The idea is frustrating. I am going to lose half of a day of searching. Every day that goes on without success makes me more and more eager to find this cure, and watching Fin get upset today didn’t help.
Families out there truly are suffering, and no one has found the cure for so many years. How long would the island continue to let people suffer? Why did it seem like it was giving everyone false hope?
As we trudge back to camp, I look down at Fin and feel a pang in my chest. I don’t want to give up, just like he doesn’t. At what point is it giving up versus being logical? At what point should I leave and return to my kingdom? At what point will Fin be satisfied with his efforts and decide to leave and see his sister before she dies?

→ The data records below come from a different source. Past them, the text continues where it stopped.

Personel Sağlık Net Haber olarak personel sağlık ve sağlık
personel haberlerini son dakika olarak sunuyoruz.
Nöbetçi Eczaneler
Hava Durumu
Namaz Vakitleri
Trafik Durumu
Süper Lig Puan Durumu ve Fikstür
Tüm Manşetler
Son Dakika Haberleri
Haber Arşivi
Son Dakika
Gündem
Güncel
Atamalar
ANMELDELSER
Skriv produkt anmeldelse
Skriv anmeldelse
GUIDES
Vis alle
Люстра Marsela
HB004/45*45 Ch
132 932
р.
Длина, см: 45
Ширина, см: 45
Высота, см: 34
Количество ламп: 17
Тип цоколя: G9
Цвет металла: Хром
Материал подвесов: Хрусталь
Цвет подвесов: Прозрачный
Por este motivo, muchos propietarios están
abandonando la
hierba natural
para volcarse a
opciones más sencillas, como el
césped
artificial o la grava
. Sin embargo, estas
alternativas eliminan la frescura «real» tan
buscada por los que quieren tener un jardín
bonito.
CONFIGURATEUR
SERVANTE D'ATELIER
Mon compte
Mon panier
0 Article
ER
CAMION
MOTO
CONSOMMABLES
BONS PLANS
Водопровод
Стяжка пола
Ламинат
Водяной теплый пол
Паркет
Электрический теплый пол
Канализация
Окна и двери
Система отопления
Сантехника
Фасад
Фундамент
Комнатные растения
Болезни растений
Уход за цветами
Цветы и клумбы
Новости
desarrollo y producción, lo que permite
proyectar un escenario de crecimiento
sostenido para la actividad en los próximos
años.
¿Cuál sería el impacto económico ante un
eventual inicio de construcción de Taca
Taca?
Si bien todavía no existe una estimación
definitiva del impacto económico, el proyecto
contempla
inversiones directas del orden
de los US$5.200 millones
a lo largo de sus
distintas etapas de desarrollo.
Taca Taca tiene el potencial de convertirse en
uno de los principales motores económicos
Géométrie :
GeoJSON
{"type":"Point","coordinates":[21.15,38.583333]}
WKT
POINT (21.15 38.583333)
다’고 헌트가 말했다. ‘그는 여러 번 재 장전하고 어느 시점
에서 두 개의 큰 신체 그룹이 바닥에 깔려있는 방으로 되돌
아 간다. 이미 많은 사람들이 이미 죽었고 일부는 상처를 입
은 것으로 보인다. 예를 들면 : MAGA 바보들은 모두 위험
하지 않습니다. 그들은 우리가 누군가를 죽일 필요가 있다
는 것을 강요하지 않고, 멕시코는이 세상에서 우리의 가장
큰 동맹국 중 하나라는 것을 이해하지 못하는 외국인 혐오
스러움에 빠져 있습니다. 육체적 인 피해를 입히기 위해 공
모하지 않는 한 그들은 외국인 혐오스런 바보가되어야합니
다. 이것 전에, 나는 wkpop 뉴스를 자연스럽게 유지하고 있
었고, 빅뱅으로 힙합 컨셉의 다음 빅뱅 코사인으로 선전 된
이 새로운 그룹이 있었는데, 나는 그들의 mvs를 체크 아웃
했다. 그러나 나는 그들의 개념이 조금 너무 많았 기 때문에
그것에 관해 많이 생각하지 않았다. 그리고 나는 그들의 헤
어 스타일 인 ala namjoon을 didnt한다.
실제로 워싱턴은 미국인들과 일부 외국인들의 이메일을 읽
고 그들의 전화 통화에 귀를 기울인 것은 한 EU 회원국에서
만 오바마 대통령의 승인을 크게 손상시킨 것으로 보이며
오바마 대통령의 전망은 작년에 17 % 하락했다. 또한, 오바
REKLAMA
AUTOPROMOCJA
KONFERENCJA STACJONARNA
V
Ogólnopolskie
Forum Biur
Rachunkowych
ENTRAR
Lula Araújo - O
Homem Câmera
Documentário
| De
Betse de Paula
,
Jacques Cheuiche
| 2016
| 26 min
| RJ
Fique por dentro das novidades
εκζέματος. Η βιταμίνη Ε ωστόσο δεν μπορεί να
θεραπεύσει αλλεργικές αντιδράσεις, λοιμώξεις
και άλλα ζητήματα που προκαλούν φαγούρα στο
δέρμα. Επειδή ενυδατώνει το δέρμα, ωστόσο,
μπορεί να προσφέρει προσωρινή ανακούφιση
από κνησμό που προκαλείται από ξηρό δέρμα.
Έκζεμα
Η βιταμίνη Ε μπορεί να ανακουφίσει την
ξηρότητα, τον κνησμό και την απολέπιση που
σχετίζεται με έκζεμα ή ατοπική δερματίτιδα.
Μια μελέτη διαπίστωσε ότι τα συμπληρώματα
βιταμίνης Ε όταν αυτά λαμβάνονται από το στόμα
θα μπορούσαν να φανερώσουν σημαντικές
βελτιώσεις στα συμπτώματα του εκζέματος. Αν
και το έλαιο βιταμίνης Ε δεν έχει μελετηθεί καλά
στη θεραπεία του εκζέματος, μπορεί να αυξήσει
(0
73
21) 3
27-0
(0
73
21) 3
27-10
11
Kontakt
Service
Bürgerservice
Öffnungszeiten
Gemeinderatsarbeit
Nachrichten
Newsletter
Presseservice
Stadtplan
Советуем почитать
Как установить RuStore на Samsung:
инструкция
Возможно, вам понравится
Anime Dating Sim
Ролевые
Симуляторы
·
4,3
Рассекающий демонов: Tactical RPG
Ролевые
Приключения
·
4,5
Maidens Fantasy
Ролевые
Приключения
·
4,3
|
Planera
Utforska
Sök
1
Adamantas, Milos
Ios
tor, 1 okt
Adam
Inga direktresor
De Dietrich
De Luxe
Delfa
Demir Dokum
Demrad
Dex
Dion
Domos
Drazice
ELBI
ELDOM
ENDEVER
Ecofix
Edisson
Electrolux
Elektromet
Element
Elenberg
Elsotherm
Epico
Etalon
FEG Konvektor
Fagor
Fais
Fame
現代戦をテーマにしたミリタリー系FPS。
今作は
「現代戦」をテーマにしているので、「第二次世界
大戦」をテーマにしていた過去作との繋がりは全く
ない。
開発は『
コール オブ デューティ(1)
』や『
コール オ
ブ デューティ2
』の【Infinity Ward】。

This hope that the island gives every one of us is a beautiful gift, but also a curse. How do you move on from the hope that you had when reality isn’t supporting it anymore? Tears prickle my eyes at the thought.
“Are you alright Lennox? Do we need to stop?” Fin’s small and hopeful voice breaks through my thoughts.
“I’m alright. Just thinking.”
He gives my hand a reassuring squeeze and keeps walking beside me.
“That was scary today. I thought I was going to lose you too,” he mutters quietly.
I can’t stop the tears now, at his words, at the events of the day. I sniffle, but pull my face together, trying to show him confidence that I am not exactly feeling.
“You didn’t lose me. Not yet. It’s going to take a little more than Dawnlin coming after us for me to go away.” Another pang hits me. I will be gone once we are in the real world, back in my kingdom and he in his. No updates, no knowledge of his family’s fate. He would just disappear from my life as if he was never there.
But he is here. This tiny person for whom I have grown so fond in so little time. “Promise me you won’t go back to that mountain, especially not alone.”
He nods. “I promise, Lennox.”
“Good.”
“My bow broke,” he says suddenly, hanging his head a little lower.
I chuckle. With all the danger that happened today, if a broken bow worries him the most, I’ll take it.